A precise reproduction of every record below is needed, minus the pictures.

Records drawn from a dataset
/---

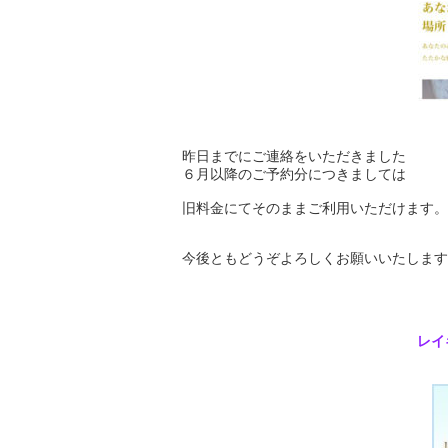
昨日までにご連絡をいただきました
６月以降のご予約分につきましては
旧料金にてそのままご利用いただけます。
今後ともどうぞよろしくお願いいたしますm(
レイ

\---

Exercise result:
昨日までにご連絡をいただきました
６月以降のご予約分につきましては
旧料金にてそのままご利用いただけます。
今後ともどうぞよろしくお願いいたしますm(
レイ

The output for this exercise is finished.